Different approaches to solving these problems were discussed at an international symposium organized on 9–12 September in Bremerhaven (Germany) by UNESCO’s International Hydrological Programme (IHP), in cooperation with the national committees of Germany and the Netherlands.
In addition to discussing tools for sustainable water management in coastal areas, the symposium studied ways of increasing public and political awareness of the vulnerability of coastal zones. One solution would be for coastal planning to be integrated more strongly into existing frameworks to ensure that humans were able to adapt to their changing environment. The concept of social vulnerability also needed to be incorporated into integrated coastal zone management.
The need for interdisciplinary research involving both the natural and the social sciences to address the human dimension of global environmental change and to improve understanding of sustainability as conditioned by natural systems was highlighted by the World Conference on Science. The Conference considered the freshwater issue and the hydrological cycle, climate variations and change, oceans and coasts to be areas requiring special attention.

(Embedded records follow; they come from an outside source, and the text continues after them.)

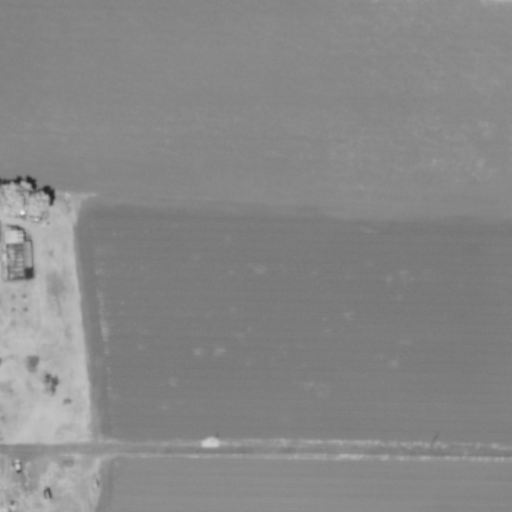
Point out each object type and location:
crop: (261, 95)
crop: (210, 161)
crop: (255, 255)
road: (255, 449)
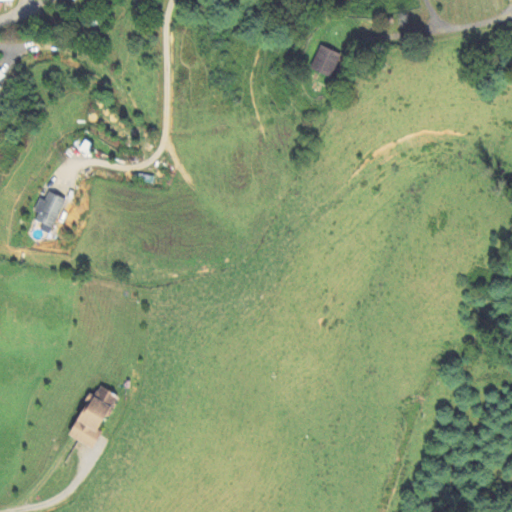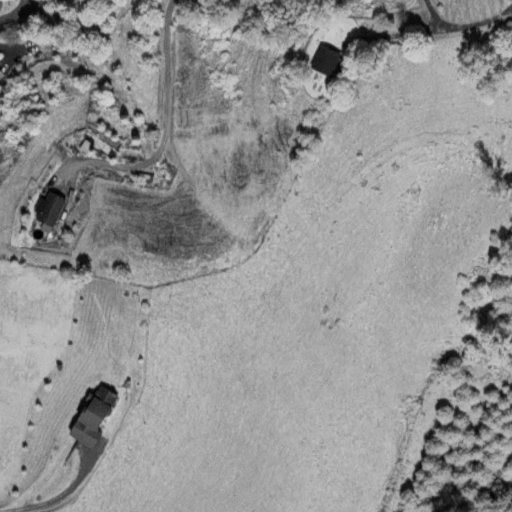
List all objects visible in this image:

Participants in the symposium regretted the lack of easily available and easily accessible data on the hydrological cycle in low-lying coastal areas. They called for multinational, multidisciplinary, multispatial and multitemporal research work to solve complex coastal problems using expertise, equipment, data and methodologies from various nations.
The need for this approach was underscored by the somewhat absurd situation today whereby two inseparable processes in nature – namely those that drive both salt water in and freshwater out under the shoreline – are being investigated by separate groups using different methodologies. (These processes are expressed on the sea floor as ‘submarine groundwater discharge’.) Participants recommended that submarine groundwater discharge be consistently and explicitly integrated into coastal water budgets.
Participants proposed launching a project on submarine groundwater discharge to investigate the pathways for freshwater and nutrients to the coastal zone in an integrated fashion. This can best be done by developing ‘flagship’ sites for extrapolation to larger areas. These sites would be characterized by joint studies using hydrological modelling, geophysics, geochemical tracers and other approaches.
Another submarine groundwater recharge project could investigate the process, potential and possibilities for sustainable use of the coastal areas of the world. Studies could make use of remote and in situ data and the results could be published as a handbook of detailed investigations and later as an atlas.
Participants came from 20 countries. They represented the global change science community and organisations like UNESCO, the World Meteorological Organization (WMO) and UN-ESCWA.